BACKGOUND & AIMS: The role of thymic epithelial cells (TECs) in elimination of self-reactive T cells through presentation of self-antigens is well-established. However, it remains unclear whether TECs can effectively clear hepatocellular carcinoma (HCC)-reactive T cells by presenting HCC-associated antigens. METHODS: HCC nodules and thymuses were harvested from spontaneous and in situ transplanted tumors. Differentially expressed proteins or genes in the aforementioned tissues were determined using liquid chromatograph mass spectrometer (LC-MS) and mRNA transcriptomic sequencing (mRNA-seq). Cell death in histological tissue sections was detected and quantified through the terminal deoxynucleotidyl transferase (TdT)-mediated dUTP nick-end labeling (TUNEL) technique. Specific protein expression and immune phenotype were evaluated by multiplex immunofluorescence staining and flow cytometry. RESULTS: In comparison to normal thymuses, there is a significant increase in CD8+ T cell death within the thymuses of HCC model mice. Notably, a substantial portion of these dead cells are peripheral activated T cells homing to the thymus. Mechanistically, TECs did not express tumor-associated antigens by themselves, instead, they captured antigens from HCC cells for antigen presentation. Thymus-homing tumor antigen-specific T cells-initiated activation-induced T cell death (AICD) when they recognized the same antigen presented by TECs.
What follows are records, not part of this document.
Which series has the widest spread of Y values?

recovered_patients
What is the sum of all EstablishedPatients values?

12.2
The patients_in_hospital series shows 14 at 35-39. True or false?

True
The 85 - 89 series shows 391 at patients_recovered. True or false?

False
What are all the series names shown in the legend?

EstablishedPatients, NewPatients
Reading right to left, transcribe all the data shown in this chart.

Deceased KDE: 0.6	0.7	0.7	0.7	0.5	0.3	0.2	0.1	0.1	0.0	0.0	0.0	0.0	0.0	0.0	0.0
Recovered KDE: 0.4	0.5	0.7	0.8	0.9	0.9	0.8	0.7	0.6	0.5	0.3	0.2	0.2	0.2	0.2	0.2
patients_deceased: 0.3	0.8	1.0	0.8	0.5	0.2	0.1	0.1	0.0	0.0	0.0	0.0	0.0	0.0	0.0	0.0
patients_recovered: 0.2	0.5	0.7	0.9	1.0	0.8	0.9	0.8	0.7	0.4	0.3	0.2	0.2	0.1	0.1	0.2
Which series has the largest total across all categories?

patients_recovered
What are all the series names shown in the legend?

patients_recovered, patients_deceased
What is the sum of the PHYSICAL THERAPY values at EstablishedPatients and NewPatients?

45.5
Thymectomy suppressed HCC tumor by redistributing CD8+ T cells into the tumor focus. Importantly, instead of thymectomy, adenosine monophosphate activated protein kinase (AMPK) activator and C-C chemokine receptor type 7 (CCR7) antagonist dramatically decreased immune escape while effectively restrained HCC through curtailing the thymus homing of peripheral activated CD8+ T cells. CONCLUSION: Our findings suggest that HCC deceives thymus into recalling and killing peripheral activated CD8+ T cells. Pharmacological blocking thymus homing of CD8+ T cells via AMPK activation and CCR7 antagonism would be an attractive and promising strategy for HCC prevention and treatment. Overall design: To investigate the impact of hepatocellular carcinoma (HCC) on thymic gene expression and biological function, we established a diethylnitrosamine (DEN) combined with carbon tetrachloride (CCl4)-induced HCC model in C57BL/6J mice. We then obtained HCC and thymus samples for mRNA sequencing analysis.